● **Problem description**: Copy out all the data, word for word.

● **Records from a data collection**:

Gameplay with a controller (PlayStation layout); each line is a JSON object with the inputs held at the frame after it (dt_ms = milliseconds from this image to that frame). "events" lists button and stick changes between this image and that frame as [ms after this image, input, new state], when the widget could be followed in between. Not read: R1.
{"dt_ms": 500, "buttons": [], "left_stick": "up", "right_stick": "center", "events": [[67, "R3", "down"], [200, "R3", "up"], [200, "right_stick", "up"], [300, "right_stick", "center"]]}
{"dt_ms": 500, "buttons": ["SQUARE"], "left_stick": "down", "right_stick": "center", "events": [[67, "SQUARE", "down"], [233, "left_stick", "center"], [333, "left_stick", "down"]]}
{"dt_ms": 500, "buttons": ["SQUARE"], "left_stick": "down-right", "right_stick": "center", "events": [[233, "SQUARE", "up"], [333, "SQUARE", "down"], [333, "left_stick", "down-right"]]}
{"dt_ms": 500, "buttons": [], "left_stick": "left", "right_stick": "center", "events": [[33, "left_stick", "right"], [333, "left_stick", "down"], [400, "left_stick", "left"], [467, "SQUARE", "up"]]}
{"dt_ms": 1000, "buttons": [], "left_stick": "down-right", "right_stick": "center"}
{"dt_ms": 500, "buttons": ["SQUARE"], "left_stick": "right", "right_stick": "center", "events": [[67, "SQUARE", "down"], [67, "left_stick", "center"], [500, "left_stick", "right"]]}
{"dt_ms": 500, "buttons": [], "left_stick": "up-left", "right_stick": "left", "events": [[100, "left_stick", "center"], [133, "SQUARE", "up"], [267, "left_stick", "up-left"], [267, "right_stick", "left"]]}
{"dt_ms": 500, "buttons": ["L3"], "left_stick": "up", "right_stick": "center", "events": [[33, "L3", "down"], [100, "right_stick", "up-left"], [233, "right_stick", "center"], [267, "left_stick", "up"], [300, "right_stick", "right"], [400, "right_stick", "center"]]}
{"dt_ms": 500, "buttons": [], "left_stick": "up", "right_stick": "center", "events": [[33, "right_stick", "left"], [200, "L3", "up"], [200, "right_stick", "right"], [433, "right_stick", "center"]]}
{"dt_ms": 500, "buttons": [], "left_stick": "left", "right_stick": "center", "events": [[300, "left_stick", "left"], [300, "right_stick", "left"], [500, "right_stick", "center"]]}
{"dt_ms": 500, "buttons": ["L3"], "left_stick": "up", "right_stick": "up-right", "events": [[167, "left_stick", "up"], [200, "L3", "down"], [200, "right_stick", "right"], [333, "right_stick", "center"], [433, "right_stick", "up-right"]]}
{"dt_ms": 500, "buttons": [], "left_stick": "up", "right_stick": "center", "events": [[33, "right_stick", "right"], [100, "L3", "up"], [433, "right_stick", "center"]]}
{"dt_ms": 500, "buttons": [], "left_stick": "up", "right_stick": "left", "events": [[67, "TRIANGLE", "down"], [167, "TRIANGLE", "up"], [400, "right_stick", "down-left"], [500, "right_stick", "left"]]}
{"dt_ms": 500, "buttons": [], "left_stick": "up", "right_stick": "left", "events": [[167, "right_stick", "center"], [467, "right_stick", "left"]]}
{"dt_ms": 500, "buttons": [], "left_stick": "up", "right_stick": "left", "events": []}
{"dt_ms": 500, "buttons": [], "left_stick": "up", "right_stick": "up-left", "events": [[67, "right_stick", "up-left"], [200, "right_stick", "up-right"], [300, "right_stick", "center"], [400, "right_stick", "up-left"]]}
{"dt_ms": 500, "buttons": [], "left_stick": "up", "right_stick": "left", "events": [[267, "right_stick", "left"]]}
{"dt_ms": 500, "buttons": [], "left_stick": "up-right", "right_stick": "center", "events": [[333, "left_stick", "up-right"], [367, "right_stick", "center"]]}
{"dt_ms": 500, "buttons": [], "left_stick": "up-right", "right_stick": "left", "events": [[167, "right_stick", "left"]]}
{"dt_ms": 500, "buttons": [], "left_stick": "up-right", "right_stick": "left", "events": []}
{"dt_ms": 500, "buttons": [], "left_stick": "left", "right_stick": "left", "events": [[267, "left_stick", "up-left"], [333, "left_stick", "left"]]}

● **Exercise answer**:
Gameplay with a controller (PlayStation layout); each line is a JSON object with the inputs held at the frame after it (dt_ms = milliseconds from this image to that frame). "events" lists button and stick changes between this image and that frame as [ms after this image, input, new state], when the widget could be followed in between. Not read: R1.
{"dt_ms": 500, "buttons": [], "left_stick": "up", "right_stick": "center", "events": [[67, "R3", "down"], [200, "R3", "up"], [200, "right_stick", "up"], [300, "right_stick", "center"]]}
{"dt_ms": 500, "buttons": ["SQUARE"], "left_stick": "down", "right_stick": "center", "events": [[67, "SQUARE", "down"], [233, "left_stick", "center"], [333, "left_stick", "down"]]}
{"dt_ms": 500, "buttons": ["SQUARE"], "left_stick": "down-right", "right_stick": "center", "events": [[233, "SQUARE", "up"], [333, "SQUARE", "down"], [333, "left_stick", "down-right"]]}
{"dt_ms": 500, "buttons": [], "left_stick": "left", "right_stick": "center", "events": [[33, "left_stick", "right"], [333, "left_stick", "down"], [400, "left_stick", "left"], [467, "SQUARE", "up"]]}
{"dt_ms": 1000, "buttons": [], "left_stick": "down-right", "right_stick": "center"}
{"dt_ms": 500, "buttons": ["SQUARE"], "left_stick": "right", "right_stick": "center", "events": [[67, "SQUARE", "down"], [67, "left_stick", "center"], [500, "left_stick", "right"]]}
{"dt_ms": 500, "buttons": [], "left_stick": "up-left", "right_stick": "left", "events": [[100, "left_stick", "center"], [133, "SQUARE", "up"], [267, "left_stick", "up-left"], [267, "right_stick", "left"]]}
{"dt_ms": 500, "buttons": ["L3"], "left_stick": "up", "right_stick": "center", "events": [[33, "L3", "down"], [100, "right_stick", "up-left"], [233, "right_stick", "center"], [267, "left_stick", "up"], [300, "right_stick", "right"], [400, "right_stick", "center"]]}
{"dt_ms": 500, "buttons": [], "left_stick": "up", "right_stick": "center", "events": [[33, "right_stick", "left"], [200, "L3", "up"], [200, "right_stick", "right"], [433, "right_stick", "center"]]}
{"dt_ms": 500, "buttons": [], "left_stick": "left", "right_stick": "center", "events": [[300, "left_stick", "left"], [300, "right_stick", "left"], [500, "right_stick", "center"]]}
{"dt_ms": 500, "buttons": ["L3"], "left_stick": "up", "right_stick": "up-right", "events": [[167, "left_stick", "up"], [200, "L3", "down"], [200, "right_stick", "right"], [333, "right_stick", "center"], [433, "right_stick", "up-right"]]}
{"dt_ms": 500, "buttons": [], "left_stick": "up", "right_stick": "center", "events": [[33, "right_stick", "right"], [100, "L3", "up"], [433, "right_stick", "center"]]}
{"dt_ms": 500, "buttons": [], "left_stick": "up", "right_stick": "left", "events": [[67, "TRIANGLE", "down"], [167, "TRIANGLE", "up"], [400, "right_stick", "down-left"], [500, "right_stick", "left"]]}
{"dt_ms": 500, "buttons": [], "left_stick": "up", "right_stick": "left", "events": [[167, "right_stick", "center"], [467, "right_stick", "left"]]}
{"dt_ms": 500, "buttons": [], "left_stick": "up", "right_stick": "left", "events": []}
{"dt_ms": 500, "buttons": [], "left_stick": "up", "right_stick": "up-left", "events": [[67, "right_stick", "up-left"], [200, "right_stick", "up-right"], [300, "right_stick", "center"], [400, "right_stick", "up-left"]]}
{"dt_ms": 500, "buttons": [], "left_stick": "up", "right_stick": "left", "events": [[267, "right_stick", "left"]]}
{"dt_ms": 500, "buttons": [], "left_stick": "up-right", "right_stick": "center", "events": [[333, "left_stick", "up-right"], [367, "right_stick", "center"]]}
{"dt_ms": 500, "buttons": [], "left_stick": "up-right", "right_stick": "left", "events": [[167, "right_stick", "left"]]}
{"dt_ms": 500, "buttons": [], "left_stick": "up-right", "right_stick": "left", "events": []}
{"dt_ms": 500, "buttons": [], "left_stick": "left", "right_stick": "left", "events": [[267, "left_stick", "up-left"], [333, "left_stick", "left"]]}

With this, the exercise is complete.